ACTIVITY LIST
1 – According to the passage on welfare assumptions, what is the average monthly payment for a recipient on AFDC?
2 – Write a continuation of the passage on welfare assumptions, picking up after its final sentence.

Underneath the resentment and the frustration, and giving rise to them, are a host of unverified assumptions about the character and composition of the welfare population: most poor people don't want to work; most people on welfare are black; welfare mothers have babies to increase their welfare benefits; people on welfare live well and easy; most people on welfare want to be on welfare; etc.


Every one of these assumptions is demonstrably false as a generalization and is true only in the occasional particular. The facts are that most poor people are not on welfare and the majority of poor people not only want to work, but do work, year round and full time; black families, though over represented, make up less than half of the AFDC caseload; the average monthly payment for a recipient on AFDC is $49.60; most mothers on AFDC do want to work -- it is not difficult to add to the factual side of this misunderstood issue.

INFORMATION GIVEN
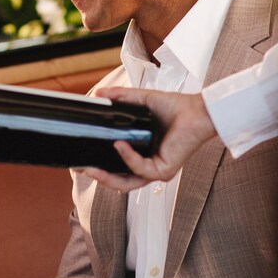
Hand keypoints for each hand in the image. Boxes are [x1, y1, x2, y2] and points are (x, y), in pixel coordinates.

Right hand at [81, 87, 217, 191]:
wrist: (198, 110)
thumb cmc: (176, 108)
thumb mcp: (141, 101)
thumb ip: (119, 98)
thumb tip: (98, 93)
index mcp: (143, 156)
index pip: (117, 170)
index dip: (98, 169)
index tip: (81, 161)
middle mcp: (149, 167)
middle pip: (118, 183)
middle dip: (97, 178)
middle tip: (80, 168)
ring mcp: (157, 171)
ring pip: (126, 184)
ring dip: (106, 178)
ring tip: (90, 168)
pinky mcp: (164, 170)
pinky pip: (140, 168)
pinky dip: (127, 158)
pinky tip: (118, 145)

ANSWERS FOR THE TASKS
1 – $49.60

2 –
. . . [These] false stereotypes of poor people, black people and AFDC families are widely held by the general public.

 See also Irelan, Low Income Life Styles, U.S. Department of Health, Education and Welfare, Social and Rehabilitation Service, Office of Research and Demonstration (1967) at 5.

 In short, the statutory inference that members of the plaintiffs' class leave their employment to obtain Home Relief is not based upon known facts and experience. Under the cases that we have cited, the statute is therefore unconstitutional in creating a presumption not sustainable in fact.

 The State argues, of course, that while the statute creates a presumption it is by definition rebuttable *fn5" and is not burdened by any special standard of proof. The legislature may, the argument runs, rationally intend to deter persons from leaving employment in the expectation of obtaining public assistance, encourage people to be self-sufficient, reduce the unnecessary invasion of the public fisc and allocate the finite public resources for welfare to persons unable to support themselves. Agreement with all of these points, however, validates only the first sentence of § 131(10); the arguments do not justify the presumption operative so as to impute bad motive in all cases. The State points out that the disqualification is only for 75 days, but to the hungry 75 days is sufficient time in which to starve. *fn6"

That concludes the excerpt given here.